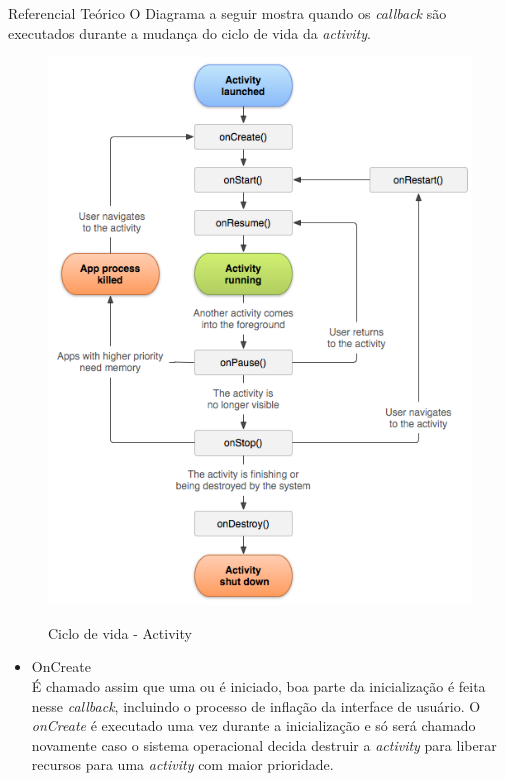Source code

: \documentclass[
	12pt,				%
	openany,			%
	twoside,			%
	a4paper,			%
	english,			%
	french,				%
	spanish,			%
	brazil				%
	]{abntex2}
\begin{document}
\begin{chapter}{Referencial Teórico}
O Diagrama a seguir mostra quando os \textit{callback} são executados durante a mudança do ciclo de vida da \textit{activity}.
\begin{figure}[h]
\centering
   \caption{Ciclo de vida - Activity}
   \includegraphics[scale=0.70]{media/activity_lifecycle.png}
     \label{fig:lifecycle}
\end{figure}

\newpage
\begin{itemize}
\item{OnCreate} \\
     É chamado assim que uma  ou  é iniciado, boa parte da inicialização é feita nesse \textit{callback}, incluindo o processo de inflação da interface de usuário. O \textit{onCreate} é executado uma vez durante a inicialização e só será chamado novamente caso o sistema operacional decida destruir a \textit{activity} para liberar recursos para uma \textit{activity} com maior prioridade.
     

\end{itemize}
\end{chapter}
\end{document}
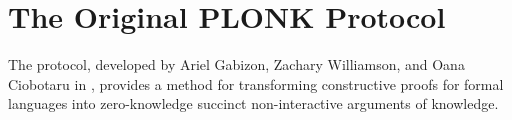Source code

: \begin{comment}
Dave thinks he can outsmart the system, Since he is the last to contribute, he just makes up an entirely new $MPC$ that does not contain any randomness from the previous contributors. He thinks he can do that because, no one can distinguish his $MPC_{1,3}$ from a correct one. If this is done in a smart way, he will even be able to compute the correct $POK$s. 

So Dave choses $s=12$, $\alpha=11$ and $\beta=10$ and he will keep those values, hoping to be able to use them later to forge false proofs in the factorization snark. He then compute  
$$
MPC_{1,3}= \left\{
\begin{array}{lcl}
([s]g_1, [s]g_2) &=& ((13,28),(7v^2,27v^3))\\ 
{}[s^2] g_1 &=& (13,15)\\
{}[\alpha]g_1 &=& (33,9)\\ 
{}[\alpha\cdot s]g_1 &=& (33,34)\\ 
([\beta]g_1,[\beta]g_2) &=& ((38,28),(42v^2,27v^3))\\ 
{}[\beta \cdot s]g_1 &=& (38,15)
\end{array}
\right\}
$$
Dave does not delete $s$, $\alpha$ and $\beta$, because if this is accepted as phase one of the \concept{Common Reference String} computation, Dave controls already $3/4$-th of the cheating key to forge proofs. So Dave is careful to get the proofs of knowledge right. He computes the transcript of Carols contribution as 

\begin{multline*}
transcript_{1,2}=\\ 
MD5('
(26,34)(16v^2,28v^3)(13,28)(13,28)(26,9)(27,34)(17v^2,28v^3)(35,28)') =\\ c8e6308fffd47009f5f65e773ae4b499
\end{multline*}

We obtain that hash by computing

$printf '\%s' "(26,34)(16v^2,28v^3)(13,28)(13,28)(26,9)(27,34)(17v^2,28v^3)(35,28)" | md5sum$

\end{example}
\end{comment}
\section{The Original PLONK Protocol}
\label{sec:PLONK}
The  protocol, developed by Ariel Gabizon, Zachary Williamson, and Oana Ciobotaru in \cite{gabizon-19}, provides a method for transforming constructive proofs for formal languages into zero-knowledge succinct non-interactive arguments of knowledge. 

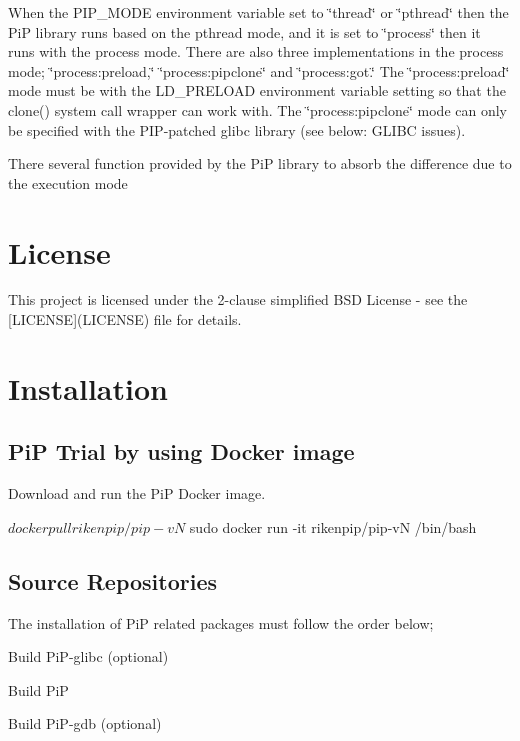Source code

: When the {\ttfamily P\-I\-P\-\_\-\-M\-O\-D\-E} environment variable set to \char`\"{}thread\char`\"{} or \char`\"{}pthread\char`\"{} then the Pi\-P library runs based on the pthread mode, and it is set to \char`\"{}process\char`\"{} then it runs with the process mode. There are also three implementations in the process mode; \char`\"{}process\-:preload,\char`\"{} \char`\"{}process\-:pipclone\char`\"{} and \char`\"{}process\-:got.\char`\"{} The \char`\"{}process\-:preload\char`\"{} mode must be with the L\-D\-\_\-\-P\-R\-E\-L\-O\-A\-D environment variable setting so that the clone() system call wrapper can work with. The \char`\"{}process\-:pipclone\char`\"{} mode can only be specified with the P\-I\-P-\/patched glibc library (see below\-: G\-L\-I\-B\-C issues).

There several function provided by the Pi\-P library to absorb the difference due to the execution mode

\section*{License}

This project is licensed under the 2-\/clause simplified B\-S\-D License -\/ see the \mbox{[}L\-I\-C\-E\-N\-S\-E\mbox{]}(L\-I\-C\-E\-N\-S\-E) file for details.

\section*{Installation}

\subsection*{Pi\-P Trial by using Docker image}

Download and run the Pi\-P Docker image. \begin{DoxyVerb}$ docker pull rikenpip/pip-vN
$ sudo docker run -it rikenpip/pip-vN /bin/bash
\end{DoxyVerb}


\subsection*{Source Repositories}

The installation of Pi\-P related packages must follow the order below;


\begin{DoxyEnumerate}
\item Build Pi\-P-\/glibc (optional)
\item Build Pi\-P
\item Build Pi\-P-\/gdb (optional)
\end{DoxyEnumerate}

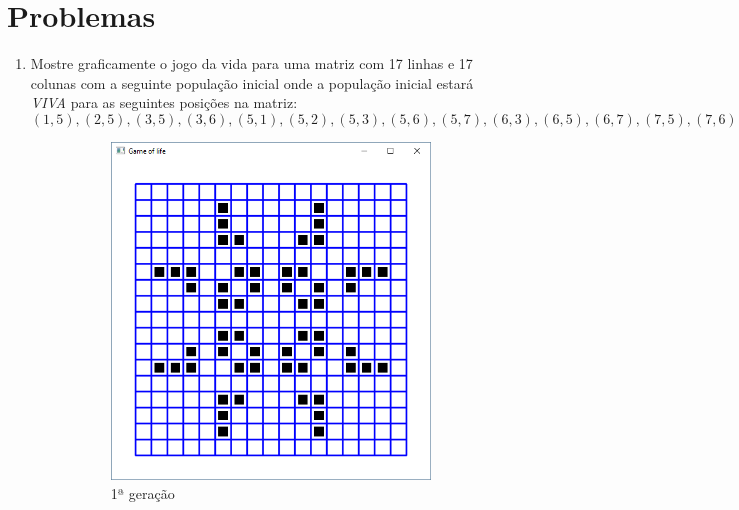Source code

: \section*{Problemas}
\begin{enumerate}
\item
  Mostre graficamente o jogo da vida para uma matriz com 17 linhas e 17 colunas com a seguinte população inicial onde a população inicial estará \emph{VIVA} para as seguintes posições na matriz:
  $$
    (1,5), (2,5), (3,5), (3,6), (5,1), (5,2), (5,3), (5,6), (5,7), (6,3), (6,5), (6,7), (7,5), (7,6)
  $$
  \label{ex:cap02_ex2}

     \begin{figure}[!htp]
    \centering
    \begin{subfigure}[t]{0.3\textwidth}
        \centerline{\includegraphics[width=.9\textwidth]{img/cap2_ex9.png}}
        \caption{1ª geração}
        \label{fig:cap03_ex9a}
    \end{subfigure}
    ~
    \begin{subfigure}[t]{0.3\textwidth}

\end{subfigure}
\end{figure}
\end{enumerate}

* * * * * * * * *

▸ WHAT IS REQUIRED
Omit each image and transcribe the remaining records word for word.

▸ ANSWER SPACE
Source code

: \documentclass[
	12pt,				%
	openany,			%
	twoside,			%
	a4paper,			%
	english,			%
	french,				%
	spanish,			%
	brazil				%
	]{abntex2}
\begin{document}
\begin{chapter}{Referencial Teórico}
O Diagrama a seguir mostra quando os \textit{callback} são executados durante a mudança do ciclo de vida da \textit{activity}.
\begin{figure}[h]
\centering
   \caption{Ciclo de vida - Activity}
   \includegraphics[scale=0.70]{media/activity_lifecycle.png}
     \label{fig:lifecycle}
\end{figure}

\newpage
\begin{itemize}
\item{OnCreate} \\
     É chamado assim que uma  ou  é iniciado, boa parte da inicialização é feita nesse \textit{callback}, incluindo o processo de inflação da interface de usuário. O \textit{onCreate} é executado uma vez durante a inicialização e só será chamado novamente caso o sistema operacional decida destruir a \textit{activity} para liberar recursos para uma \textit{activity} com maior prioridade.
     

\end{itemize}
\end{chapter}
\end{document}
Source code

: \begin{comment}
Dave thinks he can outsmart the system, Since he is the last to contribute, he just makes up an entirely new $MPC$ that does not contain any randomness from the previous contributors. He thinks he can do that because, no one can distinguish his $MPC_{1,3}$ from a correct one. If this is done in a smart way, he will even be able to compute the correct $POK$s. 

So Dave choses $s=12$, $\alpha=11$ and $\beta=10$ and he will keep those values, hoping to be able to use them later to forge false proofs in the factorization snark. He then compute  
$$
MPC_{1,3}= \left\{
\begin{array}{lcl}
([s]g_1, [s]g_2) &=& ((13,28),(7v^2,27v^3))\\ 
{}[s^2] g_1 &=& (13,15)\\
{}[\alpha]g_1 &=& (33,9)\\ 
{}[\alpha\cdot s]g_1 &=& (33,34)\\ 
([\beta]g_1,[\beta]g_2) &=& ((38,28),(42v^2,27v^3))\\ 
{}[\beta \cdot s]g_1 &=& (38,15)
\end{array}
\right\}
$$
Dave does not delete $s$, $\alpha$ and $\beta$, because if this is accepted as phase one of the \concept{Common Reference String} computation, Dave controls already $3/4$-th of the cheating key to forge proofs. So Dave is careful to get the proofs of knowledge right. He computes the transcript of Carols contribution as 

\begin{multline*}
transcript_{1,2}=\\ 
MD5('
(26,34)(16v^2,28v^3)(13,28)(13,28)(26,9)(27,34)(17v^2,28v^3)(35,28)') =\\ c8e6308fffd47009f5f65e773ae4b499
\end{multline*}

We obtain that hash by computing

$printf '\%s' "(26,34)(16v^2,28v^3)(13,28)(13,28)(26,9)(27,34)(17v^2,28v^3)(35,28)" | md5sum$

\end{example}
\end{comment}
\section{The Original PLONK Protocol}
\label{sec:PLONK}
The  protocol, developed by Ariel Gabizon, Zachary Williamson, and Oana Ciobotaru in \cite{gabizon-19}, provides a method for transforming constructive proofs for formal languages into zero-knowledge succinct non-interactive arguments of knowledge. 

Source code

: When the {\ttfamily P\-I\-P\-\_\-\-M\-O\-D\-E} environment variable set to \char`\"{}thread\char`\"{} or \char`\"{}pthread\char`\"{} then the Pi\-P library runs based on the pthread mode, and it is set to \char`\"{}process\char`\"{} then it runs with the process mode. There are also three implementations in the process mode; \char`\"{}process\-:preload,\char`\"{} \char`\"{}process\-:pipclone\char`\"{} and \char`\"{}process\-:got.\char`\"{} The \char`\"{}process\-:preload\char`\"{} mode must be with the L\-D\-\_\-\-P\-R\-E\-L\-O\-A\-D environment variable setting so that the clone() system call wrapper can work with. The \char`\"{}process\-:pipclone\char`\"{} mode can only be specified with the P\-I\-P-\/patched glibc library (see below\-: G\-L\-I\-B\-C issues).

There several function provided by the Pi\-P library to absorb the difference due to the execution mode

\section*{License}

This project is licensed under the 2-\/clause simplified B\-S\-D License -\/ see the \mbox{[}L\-I\-C\-E\-N\-S\-E\mbox{]}(L\-I\-C\-E\-N\-S\-E) file for details.

\section*{Installation}

\subsection*{Pi\-P Trial by using Docker image}

Download and run the Pi\-P Docker image. \begin{DoxyVerb}$ docker pull rikenpip/pip-vN
$ sudo docker run -it rikenpip/pip-vN /bin/bash
\end{DoxyVerb}


\subsection*{Source Repositories}

The installation of Pi\-P related packages must follow the order below;


\begin{DoxyEnumerate}
\item Build Pi\-P-\/glibc (optional)
\item Build Pi\-P
\item Build Pi\-P-\/gdb (optional)
\end{DoxyEnumerate}

Source code

: \section*{Problemas}
\begin{enumerate}
\item
  Mostre graficamente o jogo da vida para uma matriz com 17 linhas e 17 colunas com a seguinte população inicial onde a população inicial estará \emph{VIVA} para as seguintes posições na matriz:
  $$
    (1,5), (2,5), (3,5), (3,6), (5,1), (5,2), (5,3), (5,6), (5,7), (6,3), (6,5), (6,7), (7,5), (7,6)
  $$
  \label{ex:cap02_ex2}

     \begin{figure}[!htp]
    \centering
    \begin{subfigure}[t]{0.3\textwidth}
        \centerline{\includegraphics[width=.9\textwidth]{img/cap2_ex9.png}}
        \caption{1ª geração}
        \label{fig:cap03_ex9a}
    \end{subfigure}
    ~
    \begin{subfigure}[t]{0.3\textwidth}

\end{subfigure}
\end{figure}
\end{enumerate}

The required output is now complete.